If a line in the records below holds the word "EXISTS", copy it.

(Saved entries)
○ ○ ○ ○ ○
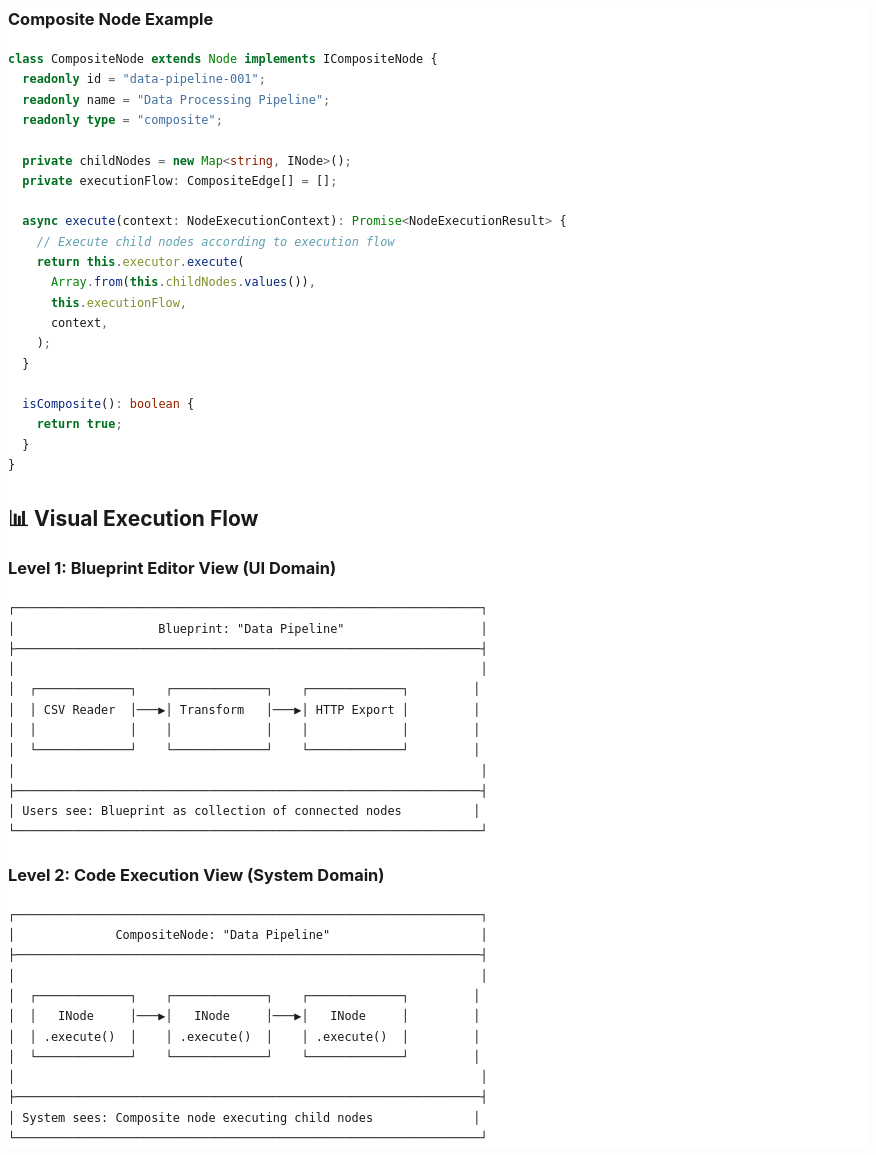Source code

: ### Composite Node Example

```typescript
class CompositeNode extends Node implements ICompositeNode {
  readonly id = "data-pipeline-001";
  readonly name = "Data Processing Pipeline";
  readonly type = "composite";

  private childNodes = new Map<string, INode>();
  private executionFlow: CompositeEdge[] = [];

  async execute(context: NodeExecutionContext): Promise<NodeExecutionResult> {
    // Execute child nodes according to execution flow
    return this.executor.execute(
      Array.from(this.childNodes.values()),
      this.executionFlow,
      context,
    );
  }

  isComposite(): boolean {
    return true;
  }
}
```

## 📊 Visual Execution Flow

### Level 1: Blueprint Editor View (UI Domain)

```
┌─────────────────────────────────────────────────────────────────┐
│                    Blueprint: "Data Pipeline"                   │
├─────────────────────────────────────────────────────────────────┤
│                                                                 │
│  ┌─────────────┐    ┌─────────────┐    ┌─────────────┐         │
│  │ CSV Reader  │───▶│ Transform   │───▶│ HTTP Export │         │
│  │             │    │             │    │             │         │
│  └─────────────┘    └─────────────┘    └─────────────┘         │
│                                                                 │
├─────────────────────────────────────────────────────────────────┤
│ Users see: Blueprint as collection of connected nodes          │
└─────────────────────────────────────────────────────────────────┘
```

### Level 2: Code Execution View (System Domain)

```
┌─────────────────────────────────────────────────────────────────┐
│              CompositeNode: "Data Pipeline"                     │
├─────────────────────────────────────────────────────────────────┤
│                                                                 │
│  ┌─────────────┐    ┌─────────────┐    ┌─────────────┐         │
│  │   INode     │───▶│   INode     │───▶│   INode     │         │
│  │ .execute()  │    │ .execute()  │    │ .execute()  │         │
│  └─────────────┘    └─────────────┘    └─────────────┘         │
│                                                                 │
├─────────────────────────────────────────────────────────────────┤
│ System sees: Composite node executing child nodes              │
└─────────────────────────────────────────────────────────────────┘
```
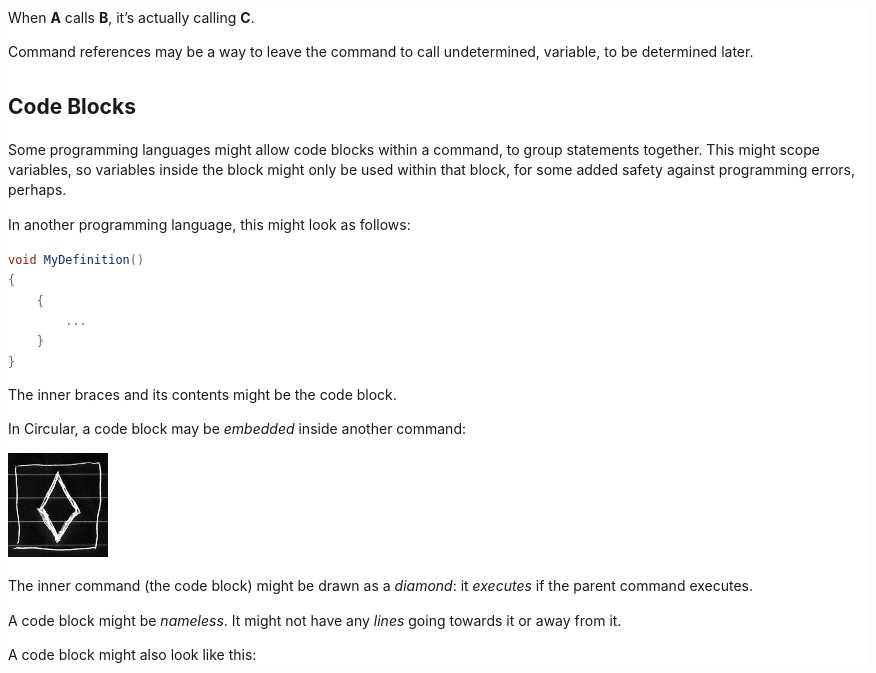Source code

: When __A__ calls __B__, it’s actually calling __C__.

Command references may be a way to leave the command to call undetermined, variable, to be determined later.

## Code Blocks

Some programming languages might allow code blocks within a command, to group statements together. This might scope variables, so variables inside the block might only be used within that block, for some added safety against programming errors, perhaps.

In another programming language, this might look as follows:

```c#
void MyDefinition()
{
    {
        ...
    }
}
```

The inner braces and its contents might be the code block.

In Circular, a code block may be *embedded* inside another command:

<img src="images/1.%20Commands%20Main%20Concepts.014.png" width="100" />

The inner command (the code block) might be drawn as a *diamond*: it *executes* if the parent command executes.

A code block might be *nameless*. It might not have any *lines* going towards it or away from it.

A code block might also look like this:
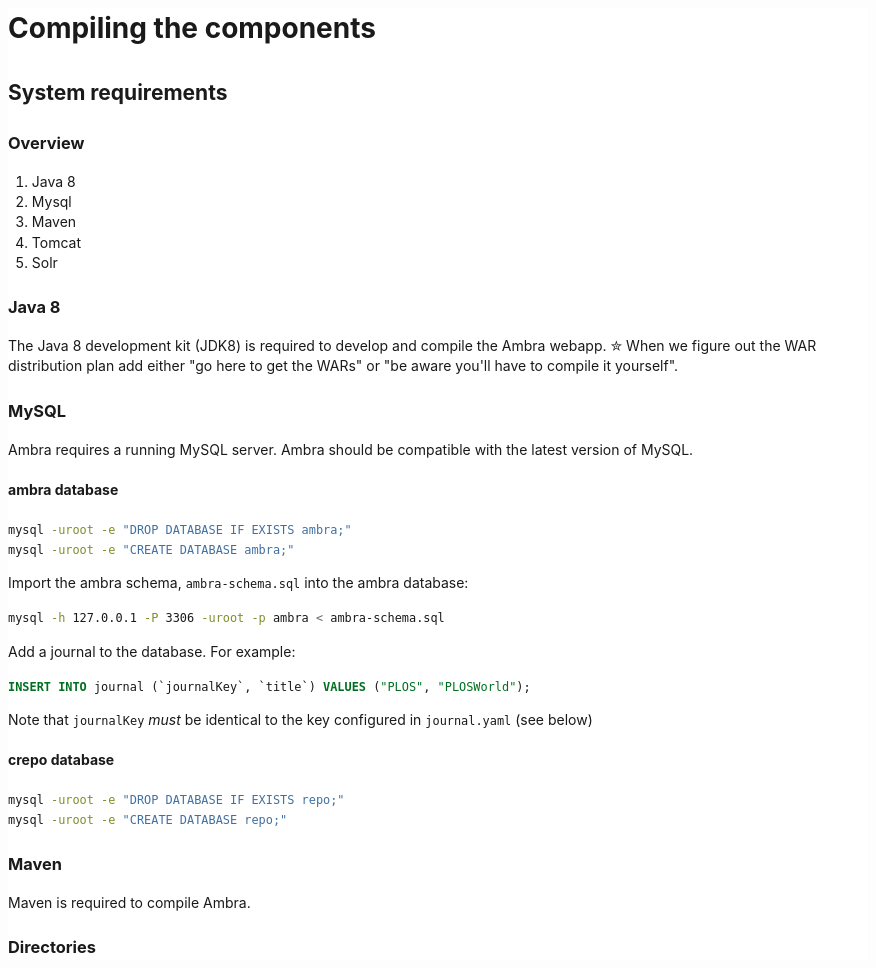 # Compiling the components

## System requirements

### Overview
1. Java 8
1. Mysql
1. Maven
1. Tomcat
1. Solr

### Java 8
The Java 8 development kit (JDK8) is required to develop and compile the Ambra webapp.
✮ When we figure out the WAR distribution plan add either "go here to get the WARs" or "be aware you'll have to compile it yourself".

### MySQL
Ambra requires a running MySQL server. Ambra should be compatible with the latest version of MySQL.

#### ambra database

```bash
mysql -uroot -e "DROP DATABASE IF EXISTS ambra;"
mysql -uroot -e "CREATE DATABASE ambra;"
```

Import the ambra schema, `ambra-schema.sql` into the ambra database:
  
```bash
mysql -h 127.0.0.1 -P 3306 -uroot -p ambra < ambra-schema.sql
```

Add a journal to the database. For example:
  
```sql
INSERT INTO journal (`journalKey`, `title`) VALUES ("PLOS", "PLOSWorld");
```

Note that `journalKey` *must* be identical to the key configured in `journal.yaml` (see below)     

#### crepo database

```bash
mysql -uroot -e "DROP DATABASE IF EXISTS repo;"
mysql -uroot -e "CREATE DATABASE repo;"
```

### Maven

Maven is required to compile Ambra.

### Directories
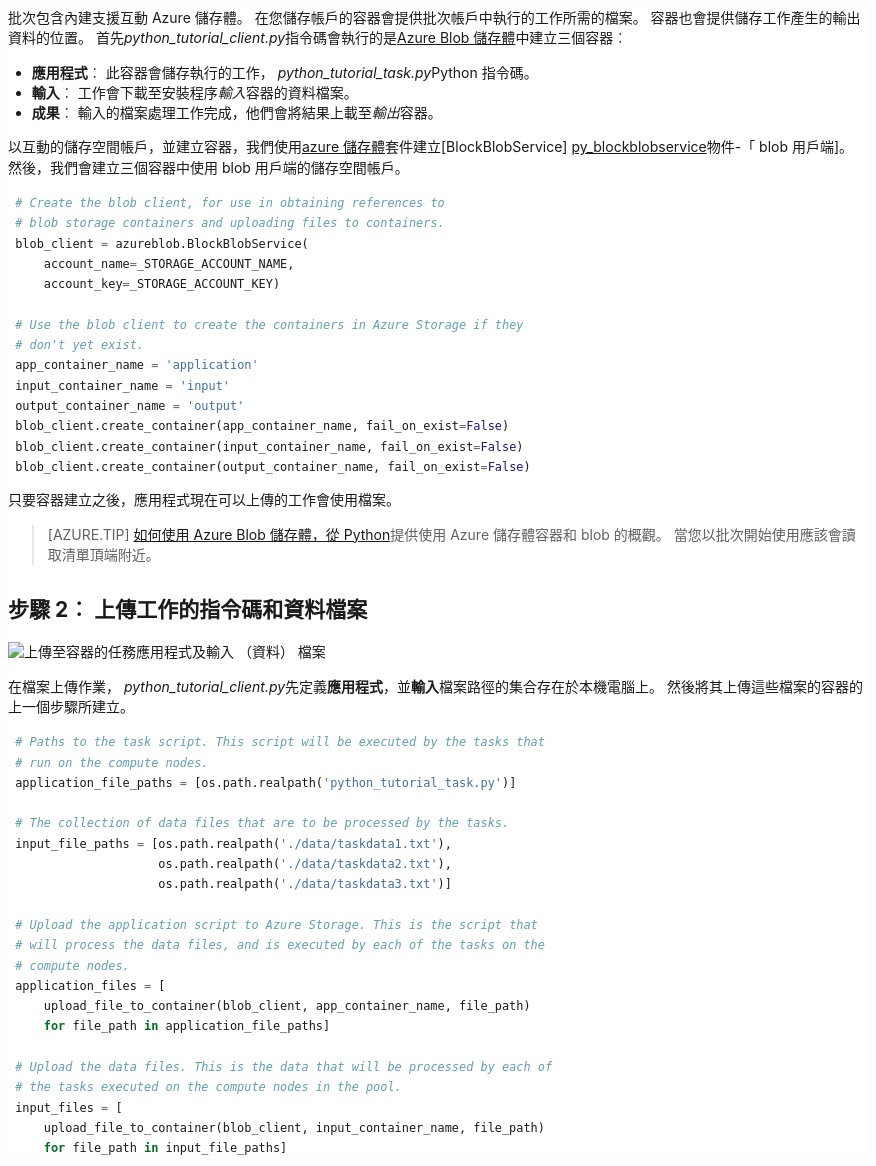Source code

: 批次包含內建支援互動 Azure 儲存體。 在您儲存帳戶的容器會提供批次帳戶中執行的工作所需的檔案。 容器也會提供儲存工作產生的輸出資料的位置。 首先*python_tutorial_client.py*指令碼會執行的是[Azure Blob 儲存體](../storage/storage-introduction.md#blob-storage)中建立三個容器︰

- **應用程式**︰ 此容器會儲存執行的工作， *python_tutorial_task.py*Python 指令碼。
- **輸入**︰ 工作會下載至安裝程序*輸入*容器的資料檔案。
- **成果**︰ 輸入的檔案處理工作完成，他們會將結果上載至*輸出*容器。

以互動的儲存空間帳戶，並建立容器，我們使用[azure 儲存體][pypi_storage]套件建立[BlockBlobService] [py_blockblobservice]物件-「 blob 用戶端]。 然後，我們會建立三個容器中使用 blob 用戶端的儲存空間帳戶。

```python
 # Create the blob client, for use in obtaining references to
 # blob storage containers and uploading files to containers.
 blob_client = azureblob.BlockBlobService(
     account_name=_STORAGE_ACCOUNT_NAME,
     account_key=_STORAGE_ACCOUNT_KEY)

 # Use the blob client to create the containers in Azure Storage if they
 # don't yet exist.
 app_container_name = 'application'
 input_container_name = 'input'
 output_container_name = 'output'
 blob_client.create_container(app_container_name, fail_on_exist=False)
 blob_client.create_container(input_container_name, fail_on_exist=False)
 blob_client.create_container(output_container_name, fail_on_exist=False)
```

只要容器建立之後，應用程式現在可以上傳的工作會使用檔案。

> [AZURE.TIP] [如何使用 Azure Blob 儲存體，從 Python](../storage/storage-python-how-to-use-blob-storage.md)提供使用 Azure 儲存體容器和 blob 的概觀。 當您以批次開始使用應該會讀取清單頂端附近。

## <a name="step-2-upload-task-script-and-data-files"></a>步驟 2︰ 上傳工作的指令碼和資料檔案

![上傳至容器的任務應用程式及輸入 （資料） 檔案][2]
<br/>

在檔案上傳作業， *python_tutorial_client.py*先定義**應用程式**，並**輸入**檔案路徑的集合存在於本機電腦上。 然後將其上傳這些檔案的容器的上一個步驟所建立。

```python
 # Paths to the task script. This script will be executed by the tasks that
 # run on the compute nodes.
 application_file_paths = [os.path.realpath('python_tutorial_task.py')]

 # The collection of data files that are to be processed by the tasks.
 input_file_paths = [os.path.realpath('./data/taskdata1.txt'),
                     os.path.realpath('./data/taskdata2.txt'),
                     os.path.realpath('./data/taskdata3.txt')]

 # Upload the application script to Azure Storage. This is the script that
 # will process the data files, and is executed by each of the tasks on the
 # compute nodes.
 application_files = [
     upload_file_to_container(blob_client, app_container_name, file_path)
     for file_path in application_file_paths]

 # Upload the data files. This is the data that will be processed by each of
 # the tasks executed on the compute nodes in the pool.
 input_files = [
     upload_file_to_container(blob_client, input_container_name, file_path)
     for file_path in input_file_paths]
```


[azure_batch]: https://azure.microsoft.com/services/batch/
[azure_free_account]: https://azure.microsoft.com/free/
[azure_portal]: https://portal.azure.com
[batch_learning_path]: https://azure.microsoft.com/documentation/learning-paths/batch/
[blog_linux]: http://blogs.technet.com/b/windowshpc/archive/2016/03/30/introducing-linux-support-on-azure-batch.aspx
[crypto]: https://cryptography.io/en/latest/
[crypto_install]: https://cryptography.io/en/latest/installation/
[github_samples]: https://github.com/Azure/azure-batch-samples
[github_samples_zip]: https://github.com/Azure/azure-batch-samples/archive/master.zip
[github_topnwords]: https://github.com/Azure/azure-batch-samples/tree/master/CSharp/TopNWords
[github_article_samples]: https://github.com/Azure/azure-batch-samples/tree/master/Python/Batch/article_samples
[nuget_packagemgr]: https://visualstudiogallery.msdn.microsoft.com/27077b70-9dad-4c64-adcf-c7cf6bc9970c
[nuget_restore]: https://docs.nuget.org/consume/package-restore/msbuild-integrated#enabling-package-restore-during-build
[py_account_ops]: http://azure-sdk-for-python.readthedocs.org/en/latest/ref/azure.batch.operations.html#azure.batch.operations.AccountOperations
[py_azure_sdk]: https://pypi.python.org/pypi/azure
[py_batch_docs]: http://azure-sdk-for-python.readthedocs.org/en/latest/ref/azure.batch.html
[py_batch_package]: https://pypi.python.org/pypi/azure-batch
[py_batchserviceclient]: http://azure-sdk-for-python.readthedocs.io/en/latest/ref/azure.batch.html#azure.batch.BatchServiceClient
[py_blockblobservice]: http://azure.github.io/azure-storage-python/ref/azure.storage.blob.blockblobservice.html#azure.storage.blob.blockblobservice.BlockBlobService
[py_cloudtask]: http://azure-sdk-for-python.readthedocs.io/en/latest/ref/azure.batch.models.html#azure.batch.models.CloudTask
[py_computenodeuser]: http://azure-sdk-for-python.readthedocs.org/en/latest/ref/azure.batch.models.html#azure.batch.models.ComputeNodeUser
[py_cs_config]: http://azure-sdk-for-python.readthedocs.io/en/latest/ref/azure.batch.models.html#azure.batch.models.CloudServiceConfiguration
[py_delete_container]: http://azure.github.io/azure-storage-python/ref/azure.storage.blob.baseblobservice.html#azure.storage.blob.baseblobservice.BaseBlobService.delete_container
[py_gen_blob_sas]: http://azure.github.io/azure-storage-python/ref/azure.storage.blob.baseblobservice.html#azure.storage.blob.baseblobservice.BaseBlobService.generate_blob_shared_access_signature
[py_gen_container_sas]: http://azure.github.io/azure-storage-python/ref/azure.storage.blob.baseblobservice.html#azure.storage.blob.baseblobservice.BaseBlobService.generate_container_shared_access_signature
[py_image_ref]: http://azure-sdk-for-python.readthedocs.io/en/latest/ref/azure.batch.models.html#azure.batch.models.ImageReference
[py_imagereference]: http://azure-sdk-for-python.readthedocs.org/en/latest/ref/azure.batch.models.html#azure.batch.models.ImageReference
[py_job]: http://azure-sdk-for-python.readthedocs.io/en/latest/ref/azure.batch.operations.html#azure.batch.operations.JobOperations
[py_jobpreptask]: http://azure-sdk-for-python.readthedocs.io/en/latest/ref/azure.batch.models.html#azure.batch.models.JobPreparationTask
[py_jobreltask]: http://azure-sdk-for-python.readthedocs.io/en/latest/ref/azure.batch.models.html#azure.batch.models.JobReleaseTask
[py_list_skus]: http://azure-sdk-for-python.readthedocs.io/en/latest/ref/azure.batch.operations.html#azure.batch.operations.AccountOperations.list_node_agent_skus
[py_make_blob_url]: http://azure.github.io/azure-storage-python/ref/azure.storage.blob.baseblobservice.html#azure.storage.blob.baseblobservice.BaseBlobService.make_blob_url
[py_pool]: http://azure-sdk-for-python.readthedocs.io/en/latest/ref/azure.batch.operations.html#azure.batch.operations.PoolOperations
[py_pooladdparam]: http://azure-sdk-for-python.readthedocs.io/en/latest/ref/azure.batch.models.html#azure.batch.models.PoolAddParameter
[py_poolinfo]: http://azure-sdk-for-python.readthedocs.io/en/latest/ref/azure.batch.models.html#azure.batch.models.PoolInformation
[py_resource_file]: http://azure-sdk-for-python.readthedocs.io/en/latest/ref/azure.batch.models.html#azure.batch.models.ResourceFile
[py_samples_github]: https://github.com/Azure/azure-batch-samples/tree/master/Python/Batch/
[py_starttask]: http://azure-sdk-for-python.readthedocs.io/en/latest/ref/azure.batch.models.html#azure.batch.models.StartTask
[py_starttask]: http://azure-sdk-for-python.readthedocs.io/en/latest/ref/azure.batch.models.html#azure.batch.models.StartTask
[py_task]: http://azure-sdk-for-python.readthedocs.io/en/latest/ref/azure.batch.models.html#azure.batch.models.CloudTask
[py_taskstate]: http://azure-sdk-for-python.readthedocs.io/en/latest/ref/azure.batch.models.html#azure.batch.models.TaskState
[py_vm_config]: http://azure-sdk-for-python.readthedocs.io/en/latest/ref/azure.batch.models.html#azure.batch.models.VirtualMachineConfiguration
[pypi_batch]: https://pypi.python.org/pypi/azure-batch
[pypi_storage]: https://pypi.python.org/pypi/azure-storage
[pypi_install]: http://python-packaging-user-guide.readthedocs.io/en/latest/installing/
[storage_explorer]: http://storageexplorer.com/
[visual_studio]: https://www.visualstudio.com/products/vs-2015-product-editions
[vm_marketplace]: https://azure.microsoft.com/marketplace/virtual-machines/
[1]: ./media/batch-python-tutorial/batch_workflow_01_sm.png "Azure 儲存體中建立容器"
[2]: ./media/batch-python-tutorial/batch_workflow_02_sm.png "上傳至容器的任務應用程式及輸入 （資料） 檔案"
[3]: ./media/batch-python-tutorial/batch_workflow_03_sm.png "建立批次資料庫"
[4]: ./media/batch-python-tutorial/batch_workflow_04_sm.png "建立批次工作"
[5]: ./media/batch-python-tutorial/batch_workflow_05_sm.png "將任務新增至工作"
[6]: ./media/batch-python-tutorial/batch_workflow_06_sm.png "監視工作"
[7]: ./media/batch-python-tutorial/batch_workflow_07_sm.png "從儲存下載工作輸出"
[8]: ./media/batch-python-tutorial/batch_workflow_sm.png "批次解決方案工作流程 （完整的圖表）"
[9]: ./media/batch-python-tutorial/credentials_batch_sm.png "批次認證，在入口網站"
[10]: ./media/batch-python-tutorial/credentials_storage_sm.png "在入口網站中的儲存空間認證"
[11]: ./media/batch-python-tutorial/batch_workflow_minimal_sm.png "批次解決方案工作流程 （最小圖表）"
○ ○ ○ ○ ○
RESPONSE BOX:
mysql -uroot -e "DROP DATABASE IF EXISTS ambra;"
mysql -uroot -e "DROP DATABASE IF EXISTS repo;"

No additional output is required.